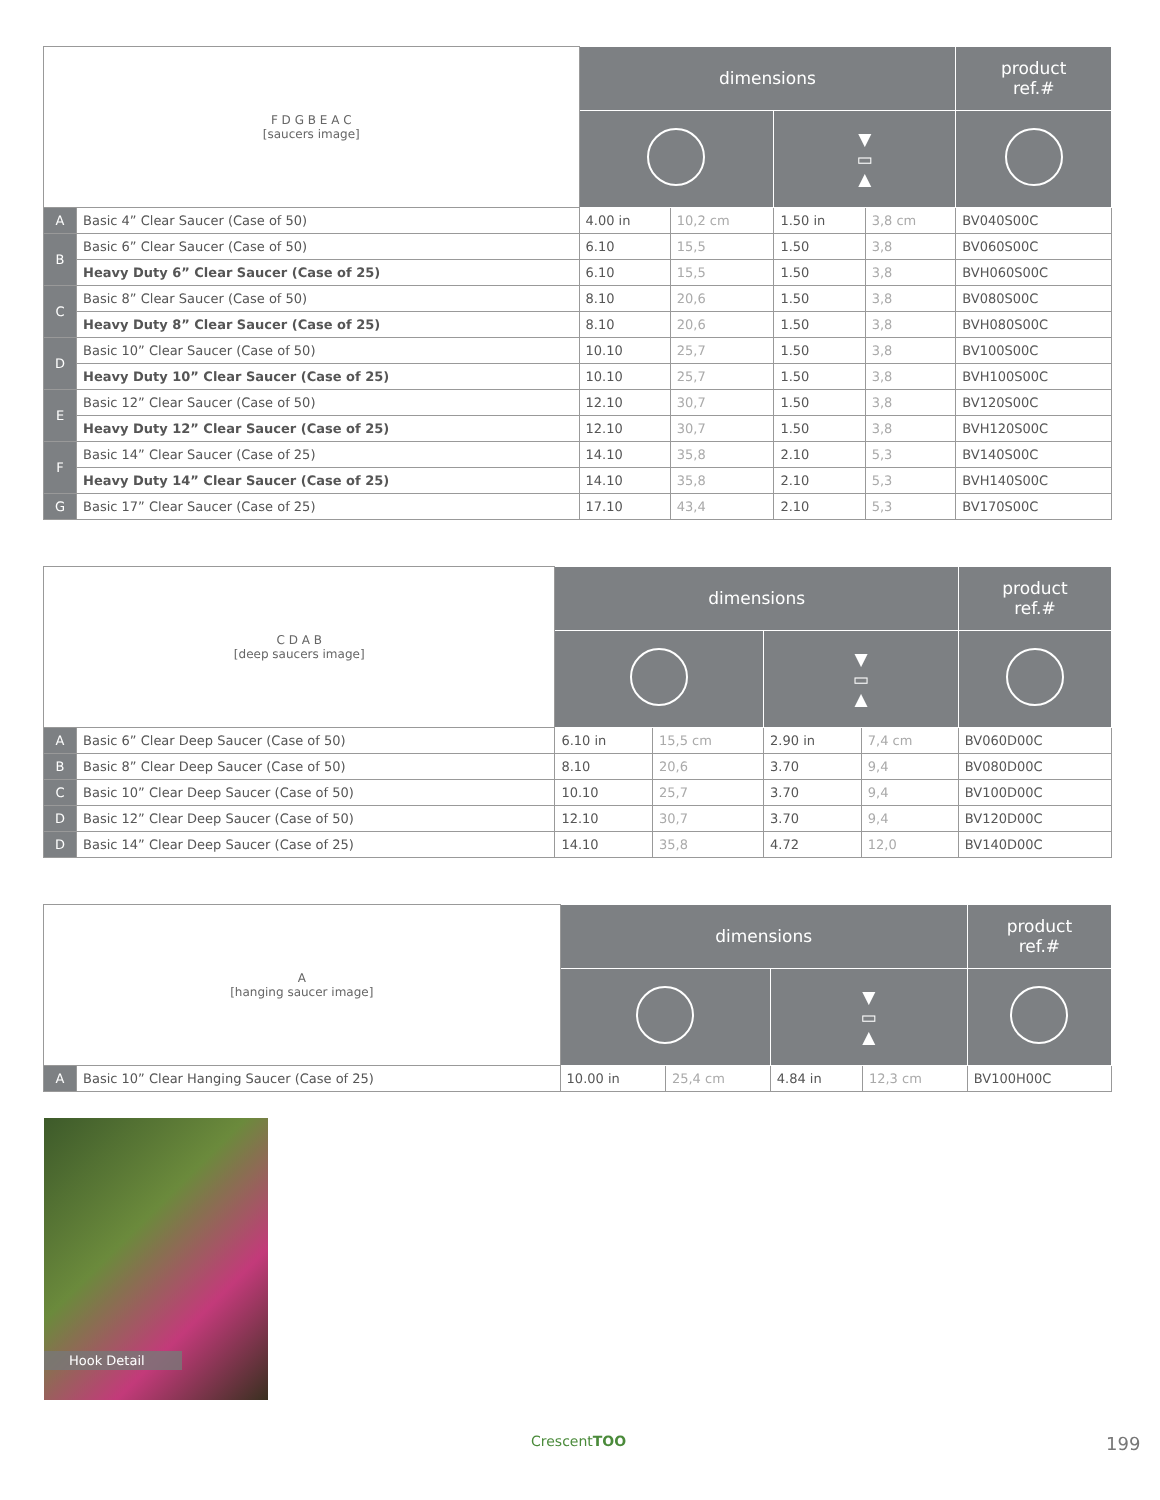| F D G B E A C [saucers image] | | dimensions | | | | product ref.# |
| | | | | ▼ ▭ ▲ | | |
| A | Basic 4” Clear Saucer (Case of 50) | 4.00 in | 10,2 cm | 1.50 in | 3,8 cm | BV040S00C |
| B | Basic 6” Clear Saucer (Case of 50) | 6.10 | 15,5 | 1.50 | 3,8 | BV060S00C |
| | Heavy Duty 6” Clear Saucer (Case of 25) | 6.10 | 15,5 | 1.50 | 3,8 | BVH060S00C |
| C | Basic 8” Clear Saucer (Case of 50) | 8.10 | 20,6 | 1.50 | 3,8 | BV080S00C |
| | Heavy Duty 8” Clear Saucer (Case of 25) | 8.10 | 20,6 | 1.50 | 3,8 | BVH080S00C |
| D | Basic 10” Clear Saucer (Case of 50) | 10.10 | 25,7 | 1.50 | 3,8 | BV100S00C |
| | Heavy Duty 10” Clear Saucer (Case of 25) | 10.10 | 25,7 | 1.50 | 3,8 | BVH100S00C |
| E | Basic 12” Clear Saucer (Case of 50) | 12.10 | 30,7 | 1.50 | 3,8 | BV120S00C |
| | Heavy Duty 12” Clear Saucer (Case of 25) | 12.10 | 30,7 | 1.50 | 3,8 | BVH120S00C |
| F | Basic 14” Clear Saucer (Case of 25) | 14.10 | 35,8 | 2.10 | 5,3 | BV140S00C |
| | Heavy Duty 14” Clear Saucer (Case of 25) | 14.10 | 35,8 | 2.10 | 5,3 | BVH140S00C |
| G | Basic 17” Clear Saucer (Case of 25) | 17.10 | 43,4 | 2.10 | 5,3 | BV170S00C |
| C D A B [deep saucers image] | | dimensions | | | | product ref.# |
| | | | | ▼ ▭ ▲ | | |
| A | Basic 6” Clear Deep Saucer (Case of 50) | 6.10 in | 15,5 cm | 2.90 in | 7,4 cm | BV060D00C |
| B | Basic 8” Clear Deep Saucer (Case of 50) | 8.10 | 20,6 | 3.70 | 9,4 | BV080D00C |
| C | Basic 10” Clear Deep Saucer (Case of 50) | 10.10 | 25,7 | 3.70 | 9,4 | BV100D00C |
| D | Basic 12” Clear Deep Saucer (Case of 50) | 12.10 | 30,7 | 3.70 | 9,4 | BV120D00C |
| D | Basic 14” Clear Deep Saucer (Case of 25) | 14.10 | 35,8 | 4.72 | 12,0 | BV140D00C |
| A [hanging saucer image] | | dimensions | | | | product ref.# |
| | | | | ▼ ▭ ▲ | | |
| A | Basic 10” Clear Hanging Saucer (Case of 25) | 10.00 in | 25,4 cm | 4.84 in | 12,3 cm | BV100H00C |
Hook Detail
CrescentTOO 199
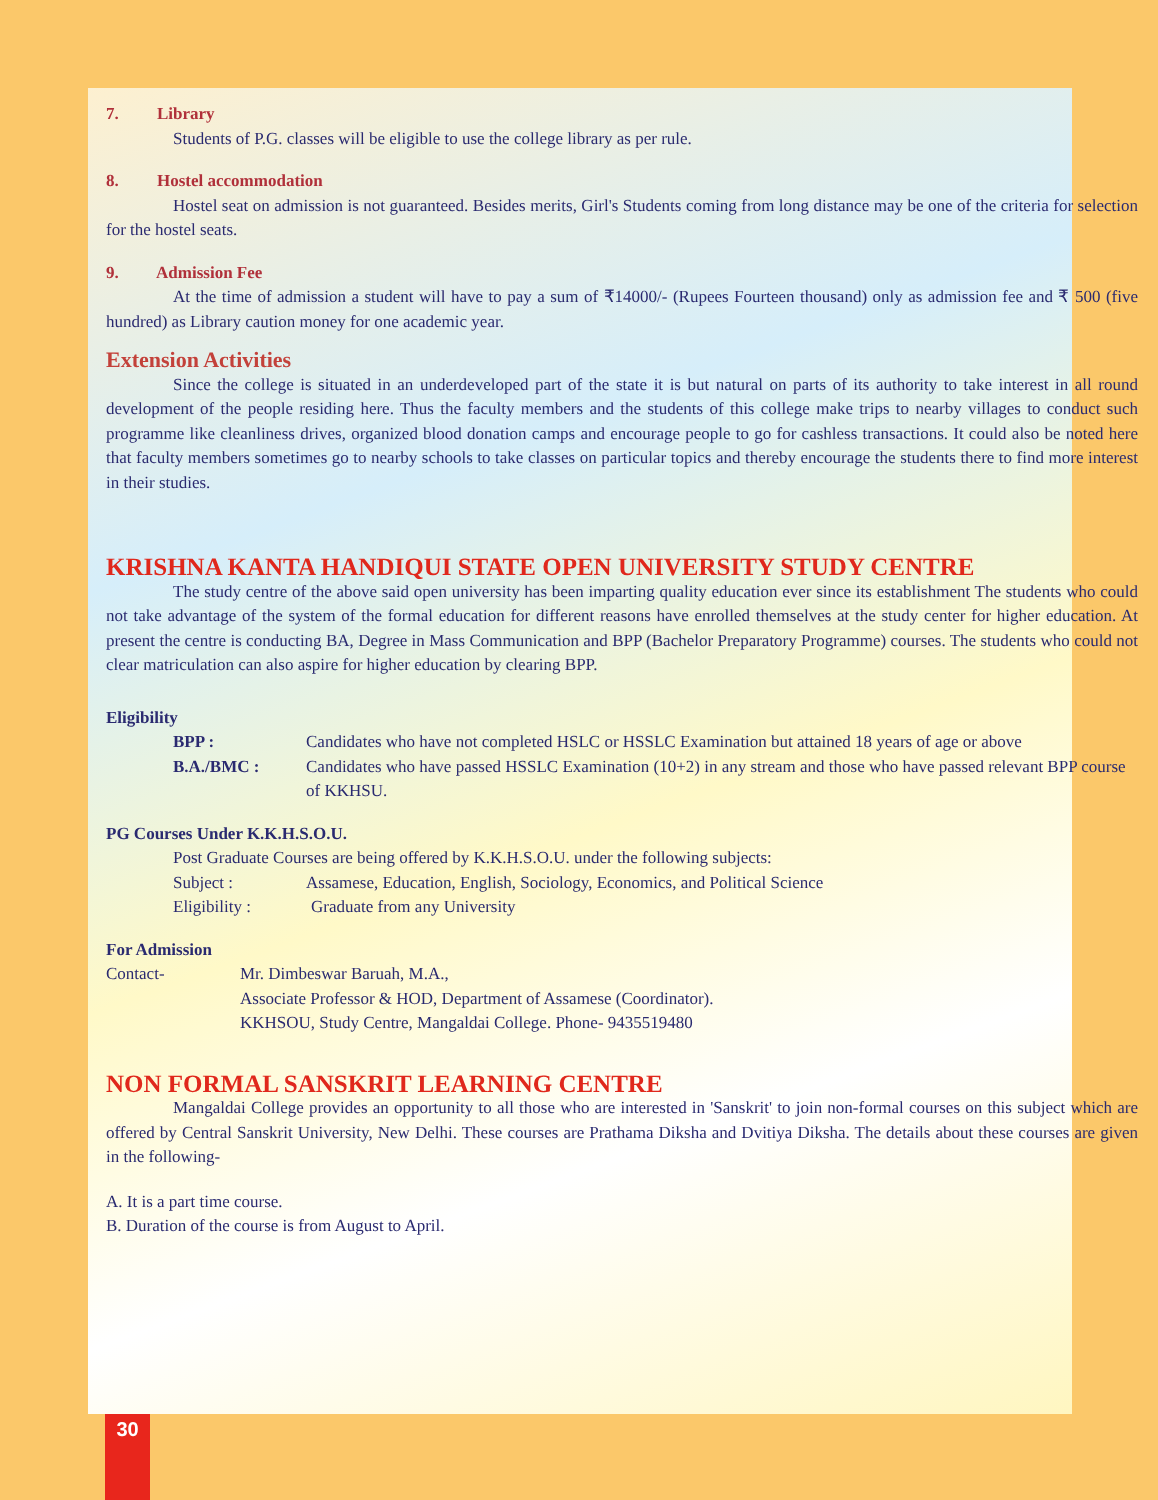7. Library
Students of P.G. classes will be eligible to use the college library as per rule.
8. Hostel accommodation
Hostel seat on admission is not guaranteed. Besides merits, Girl's Students coming from long distance may be one of the criteria for selection for the hostel seats.
9. Admission Fee
At the time of admission a student will have to pay a sum of ₹14000/- (Rupees Fourteen thousand) only as admission fee and ₹ 500 (five hundred) as Library caution money for one academic year.
Extension Activities
Since the college is situated in an underdeveloped part of the state it is but natural on parts of its authority to take interest in all round development of the people residing here. Thus the faculty members and the students of this college make trips to nearby villages to conduct such programme like cleanliness drives, organized blood donation camps and encourage people to go for cashless transactions. It could also be noted here that faculty members sometimes go to nearby schools to take classes on particular topics and thereby encourage the students there to find more interest in their studies.
KRISHNA KANTA HANDIQUI STATE OPEN UNIVERSITY STUDY CENTRE
The study centre of the above said open university has been imparting quality education ever since its establishment The students who could not take advantage of the system of the formal education for different reasons have enrolled themselves at the study center for higher education. At present the centre is conducting BA, Degree in Mass Communication and BPP (Bachelor Preparatory Programme) courses. The students who could not clear matriculation can also aspire for higher education by clearing BPP.
Eligibility
BPP : Candidates who have not completed HSLC or HSSLC Examination but attained 18 years of age or above
B.A./BMC : Candidates who have passed HSSLC Examination (10+2) in any stream and those who have passed relevant BPP course of KKHSU.
PG Courses Under K.K.H.S.O.U.
Post Graduate Courses are being offered by K.K.H.S.O.U. under the following subjects:
Subject : Assamese, Education, English, Sociology, Economics, and Political Science
Eligibility : Graduate from any University
For Admission
Contact- Mr. Dimbeswar Baruah, M.A.,
Associate Professor & HOD, Department of Assamese (Coordinator).
KKHSOU, Study Centre, Mangaldai College. Phone- 9435519480
NON FORMAL SANSKRIT LEARNING CENTRE
Mangaldai College provides an opportunity to all those who are interested in 'Sanskrit' to join non-formal courses on this subject which are offered by Central Sanskrit University, New Delhi. These courses are Prathama Diksha and Dvitiya Diksha. The details about these courses are given in the following-
A. It is a part time course.
B. Duration of the course is from August to April.
30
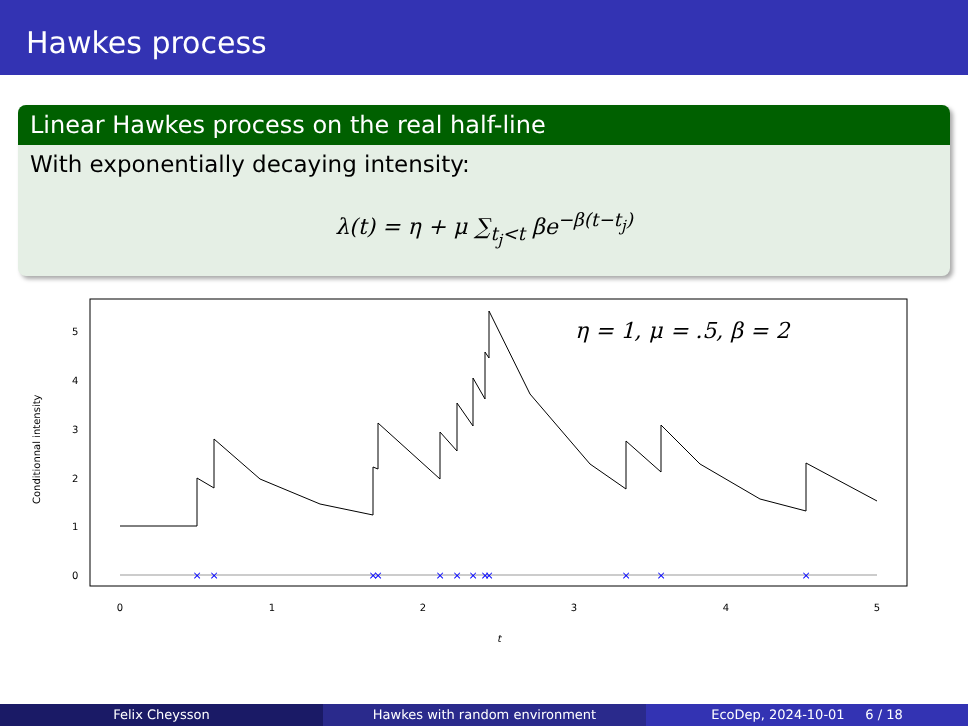Hawkes process
Linear Hawkes process on the real half-line
With exponentially decaying intensity:
λ(t) = η + μ ∑<sub>t<sub>j</sub><t</sub> βe<sup>−β(t−t<sub>j</sub>)</sup>
×
×
×
×
×
×
×
×
×
×
×
×
0
1
2
3
4
5
t
0
1
2
3
4
5
Conditionnal intensity
η = 1, μ = .5, β = 2
Felix Cheysson Hawkes with random environment EcoDep, 2024-10-01 6 / 18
■ ■ ■ ■
:: What you are asked to do ::
The whole listing is to be retyped exactly, with its pictures removed.

:: Task answer ::
| F D G B E A C [saucers image] | | dimensions | | | | product ref.# |
| | | | | ▼ ▭ ▲ | | |
| A | Basic 4” Clear Saucer (Case of 50) | 4.00 in | 10,2 cm | 1.50 in | 3,8 cm | BV040S00C |
| B | Basic 6” Clear Saucer (Case of 50) | 6.10 | 15,5 | 1.50 | 3,8 | BV060S00C |
| | Heavy Duty 6” Clear Saucer (Case of 25) | 6.10 | 15,5 | 1.50 | 3,8 | BVH060S00C |
| C | Basic 8” Clear Saucer (Case of 50) | 8.10 | 20,6 | 1.50 | 3,8 | BV080S00C |
| | Heavy Duty 8” Clear Saucer (Case of 25) | 8.10 | 20,6 | 1.50 | 3,8 | BVH080S00C |
| D | Basic 10” Clear Saucer (Case of 50) | 10.10 | 25,7 | 1.50 | 3,8 | BV100S00C |
| | Heavy Duty 10” Clear Saucer (Case of 25) | 10.10 | 25,7 | 1.50 | 3,8 | BVH100S00C |
| E | Basic 12” Clear Saucer (Case of 50) | 12.10 | 30,7 | 1.50 | 3,8 | BV120S00C |
| | Heavy Duty 12” Clear Saucer (Case of 25) | 12.10 | 30,7 | 1.50 | 3,8 | BVH120S00C |
| F | Basic 14” Clear Saucer (Case of 25) | 14.10 | 35,8 | 2.10 | 5,3 | BV140S00C |
| | Heavy Duty 14” Clear Saucer (Case of 25) | 14.10 | 35,8 | 2.10 | 5,3 | BVH140S00C |
| G | Basic 17” Clear Saucer (Case of 25) | 17.10 | 43,4 | 2.10 | 5,3 | BV170S00C |
| C D A B [deep saucers image] | | dimensions | | | | product ref.# |
| | | | | ▼ ▭ ▲ | | |
| A | Basic 6” Clear Deep Saucer (Case of 50) | 6.10 in | 15,5 cm | 2.90 in | 7,4 cm | BV060D00C |
| B | Basic 8” Clear Deep Saucer (Case of 50) | 8.10 | 20,6 | 3.70 | 9,4 | BV080D00C |
| C | Basic 10” Clear Deep Saucer (Case of 50) | 10.10 | 25,7 | 3.70 | 9,4 | BV100D00C |
| D | Basic 12” Clear Deep Saucer (Case of 50) | 12.10 | 30,7 | 3.70 | 9,4 | BV120D00C |
| D | Basic 14” Clear Deep Saucer (Case of 25) | 14.10 | 35,8 | 4.72 | 12,0 | BV140D00C |
| A [hanging saucer image] | | dimensions | | | | product ref.# |
| | | | | ▼ ▭ ▲ | | |
| A | Basic 10” Clear Hanging Saucer (Case of 25) | 10.00 in | 25,4 cm | 4.84 in | 12,3 cm | BV100H00C |
Hook Detail
CrescentTOO 199
7. Library
Students of P.G. classes will be eligible to use the college library as per rule.
8. Hostel accommodation
Hostel seat on admission is not guaranteed. Besides merits, Girl's Students coming from long distance may be one of the criteria for selection for the hostel seats.
9. Admission Fee
At the time of admission a student will have to pay a sum of ₹14000/- (Rupees Fourteen thousand) only as admission fee and ₹ 500 (five hundred) as Library caution money for one academic year.
Extension Activities
Since the college is situated in an underdeveloped part of the state it is but natural on parts of its authority to take interest in all round development of the people residing here. Thus the faculty members and the students of this college make trips to nearby villages to conduct such programme like cleanliness drives, organized blood donation camps and encourage people to go for cashless transactions. It could also be noted here that faculty members sometimes go to nearby schools to take classes on particular topics and thereby encourage the students there to find more interest in their studies.
KRISHNA KANTA HANDIQUI STATE OPEN UNIVERSITY STUDY CENTRE
The study centre of the above said open university has been imparting quality education ever since its establishment The students who could not take advantage of the system of the formal education for different reasons have enrolled themselves at the study center for higher education. At present the centre is conducting BA, Degree in Mass Communication and BPP (Bachelor Preparatory Programme) courses. The students who could not clear matriculation can also aspire for higher education by clearing BPP.
Eligibility
BPP : Candidates who have not completed HSLC or HSSLC Examination but attained 18 years of age or above
B.A./BMC : Candidates who have passed HSSLC Examination (10+2) in any stream and those who have passed relevant BPP course of KKHSU.
PG Courses Under K.K.H.S.O.U.
Post Graduate Courses are being offered by K.K.H.S.O.U. under the following subjects:
Subject : Assamese, Education, English, Sociology, Economics, and Political Science
Eligibility : Graduate from any University
For Admission
Contact- Mr. Dimbeswar Baruah, M.A.,
Associate Professor & HOD, Department of Assamese (Coordinator).
KKHSOU, Study Centre, Mangaldai College. Phone- 9435519480
NON FORMAL SANSKRIT LEARNING CENTRE
Mangaldai College provides an opportunity to all those who are interested in 'Sanskrit' to join non-formal courses on this subject which are offered by Central Sanskrit University, New Delhi. These courses are Prathama Diksha and Dvitiya Diksha. The details about these courses are given in the following-
A. It is a part time course.
B. Duration of the course is from August to April.
30
Hawkes process
Linear Hawkes process on the real half-line
With exponentially decaying intensity:
λ(t) = η + μ ∑<sub>t<sub>j</sub><t</sub> βe<sup>−β(t−t<sub>j</sub>)</sup>
×
×
×
×
×
×
×
×
×
×
×
×
0
1
2
3
4
5
t
0
1
2
3
4
5
Conditionnal intensity
η = 1, μ = .5, β = 2
Felix Cheysson Hawkes with random environment EcoDep, 2024-10-01 6 / 18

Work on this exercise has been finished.